Introduction
The notebook for this lesson can be found here.
With linear regression, we were able to fit a model to our data in order to make inferences on unseen data points. In the examples, both the input features and observation were continuous. With discriminant functions, we will use similar models to classify the data points based on their input features. We start out with the simplest approach: we assume that the data is linearly separable and can be assigned one of \(K\) discrete classes.
For classification with linear discriminant functions, we will use a \(K\) dimensional vector that has a 1 corresponding to the class encoding for that input and a 0 for all other positions. For example, if our possible target classes were \(\{\text{car, truck, person}\}\), then a target vector for \(\text{person}\) would be \(\mathbf{y} = [0, 0, 1]^T\).
This article will stick to a discriminative approach to classification. That is, we define a discriminant function which assigns each data input \(\mathbf{x}\) to a class. For a probabilistic perspective, see Linear Discriminant Analysis.
We will again start with a linear model \(y = f(\mathbf{x}; \mathbf{w})\). Unlike the model used with linear regression, ours will need to predict a discrete class label. In other words, we need to predict a vector with a 1 corresponding to the class encoding.
Binary Classification
Consider a simple dataset with 2 features per data sample. Our goal is to classify the data as being one of two possible classes. This only requires a single function which classifies the sample as being in class 0 if \(f(\mathbf{x};\mathbf{w}) \geq 0\) and class 1 otherwise.

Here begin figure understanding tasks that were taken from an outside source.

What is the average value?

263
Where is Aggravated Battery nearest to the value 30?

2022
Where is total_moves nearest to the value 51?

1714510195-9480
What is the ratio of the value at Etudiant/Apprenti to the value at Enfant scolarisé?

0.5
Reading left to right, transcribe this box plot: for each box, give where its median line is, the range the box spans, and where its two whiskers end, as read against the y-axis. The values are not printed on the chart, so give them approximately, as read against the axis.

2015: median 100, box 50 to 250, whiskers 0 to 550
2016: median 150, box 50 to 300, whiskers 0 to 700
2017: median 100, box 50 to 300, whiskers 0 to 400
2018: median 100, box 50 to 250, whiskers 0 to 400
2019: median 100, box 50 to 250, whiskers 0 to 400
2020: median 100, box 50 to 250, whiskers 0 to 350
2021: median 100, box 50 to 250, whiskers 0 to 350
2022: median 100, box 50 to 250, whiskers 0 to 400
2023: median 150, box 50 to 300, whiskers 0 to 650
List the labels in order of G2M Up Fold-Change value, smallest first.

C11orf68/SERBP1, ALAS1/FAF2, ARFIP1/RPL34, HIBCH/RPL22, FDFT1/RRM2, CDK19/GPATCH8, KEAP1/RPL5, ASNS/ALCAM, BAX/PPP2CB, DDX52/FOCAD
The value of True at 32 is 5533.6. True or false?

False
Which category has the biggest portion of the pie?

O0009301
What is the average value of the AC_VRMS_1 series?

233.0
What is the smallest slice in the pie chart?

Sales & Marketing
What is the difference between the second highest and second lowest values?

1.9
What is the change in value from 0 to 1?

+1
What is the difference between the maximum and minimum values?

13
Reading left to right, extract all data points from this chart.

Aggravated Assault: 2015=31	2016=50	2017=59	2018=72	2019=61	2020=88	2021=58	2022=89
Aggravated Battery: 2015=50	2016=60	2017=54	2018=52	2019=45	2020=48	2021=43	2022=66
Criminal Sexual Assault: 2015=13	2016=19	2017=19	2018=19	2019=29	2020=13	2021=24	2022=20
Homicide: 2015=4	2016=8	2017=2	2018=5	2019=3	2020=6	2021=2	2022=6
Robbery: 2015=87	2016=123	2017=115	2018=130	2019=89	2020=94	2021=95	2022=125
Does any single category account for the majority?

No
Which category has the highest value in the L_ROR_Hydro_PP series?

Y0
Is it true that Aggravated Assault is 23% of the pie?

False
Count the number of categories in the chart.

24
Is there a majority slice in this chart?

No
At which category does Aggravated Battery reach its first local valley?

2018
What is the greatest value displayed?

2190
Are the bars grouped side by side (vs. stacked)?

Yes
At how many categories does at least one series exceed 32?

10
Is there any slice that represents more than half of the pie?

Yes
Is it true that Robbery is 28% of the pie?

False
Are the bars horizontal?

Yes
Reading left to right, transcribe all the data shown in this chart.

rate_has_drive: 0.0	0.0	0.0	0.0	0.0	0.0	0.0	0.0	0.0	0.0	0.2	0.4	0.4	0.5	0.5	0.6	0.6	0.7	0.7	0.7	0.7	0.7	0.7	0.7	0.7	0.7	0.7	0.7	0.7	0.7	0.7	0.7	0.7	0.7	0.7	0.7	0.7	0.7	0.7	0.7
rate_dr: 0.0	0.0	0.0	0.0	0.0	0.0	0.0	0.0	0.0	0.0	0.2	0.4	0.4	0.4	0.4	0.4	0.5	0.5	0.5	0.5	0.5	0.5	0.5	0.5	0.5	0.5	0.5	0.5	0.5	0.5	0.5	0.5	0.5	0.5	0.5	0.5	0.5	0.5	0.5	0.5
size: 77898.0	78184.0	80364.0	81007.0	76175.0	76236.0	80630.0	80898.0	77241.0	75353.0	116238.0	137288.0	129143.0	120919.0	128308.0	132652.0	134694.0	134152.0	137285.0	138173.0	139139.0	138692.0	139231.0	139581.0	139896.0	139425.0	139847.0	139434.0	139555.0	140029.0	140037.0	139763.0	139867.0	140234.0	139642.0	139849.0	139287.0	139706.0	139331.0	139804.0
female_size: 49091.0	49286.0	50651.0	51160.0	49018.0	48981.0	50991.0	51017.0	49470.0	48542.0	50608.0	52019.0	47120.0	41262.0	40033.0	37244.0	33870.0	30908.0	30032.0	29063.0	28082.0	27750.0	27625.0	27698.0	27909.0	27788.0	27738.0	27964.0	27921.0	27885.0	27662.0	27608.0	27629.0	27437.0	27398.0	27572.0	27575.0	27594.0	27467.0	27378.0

The model output is such that \(f(\mathbf{x};\mathbf{w}) = [1, 0]\) when \(\mathbf{x}\) is predicted as class 1. If \(f(\mathbf{x};\mathbf{w}) = [0, 1]\) then \(\mathbf{x}\) is assigned to class 2. In practice, the actual output will not be a one-hot vector. There will be some values in all positions of the vector.
For example, a model trained on a binary classification task outputs the following vector given a randomly selected input sample:
\[ [0.1224, 0.8776] \]
A class would be assigned by taking the argmax of this output vector. That is, the model predicts that this sample belongs to class 1.
Measuring Classifier Performance
L1 loss can be used to measure classifier performance for linear discriminant function models.
\[ E = \sum_{i=1}^N \sum_{j=1}^M |\hat{y}_{ij} - y_{ij}| \]
Plotting a Decision Boundary
In the case of binary classification, a sample is predicted as class 1 if the output vector has the highest value at index 0. Otherwise, it is classified as class 2. If we were to plot the decision regions, we would see that the boundary is at the point when the output for both classes is equal.
Multiple Classes
Extending this to multiple classes is as easy as encoding the classes in a one-hot vector whose length equals the number of classes. The parameters of the model can be obtained using gradient descent, the normal equations, or any other method that optimizes the least squares criterion.
The figure below shows an example of a linear discriminant function model fit to a dataset with 3 classes.
Sensitivity to Outliers
One major flaw with least squares models is their sensitivity to outliers in the data. Consider the dataset shown below.
This dataset is clearly linearly separable. This will be no problem for our linear classifier, as seen below.
This dataset has a convenient property that the samples from each class are tightly clustered. What happens if our data is slightly more diverse?
In the dataset above, we can still clearly see that it should be linearly separable. Unfortunately, our least squares model will be very sensitive to the 20 points at the top left of the plot. Training a linear discriminant function using least squares results in the following decision boundary.
If we determine that a linear classifier is adequate for a given dataset, we may wish to use a slightly more robust model such as Logistic Regression instead of linear discriminant functions.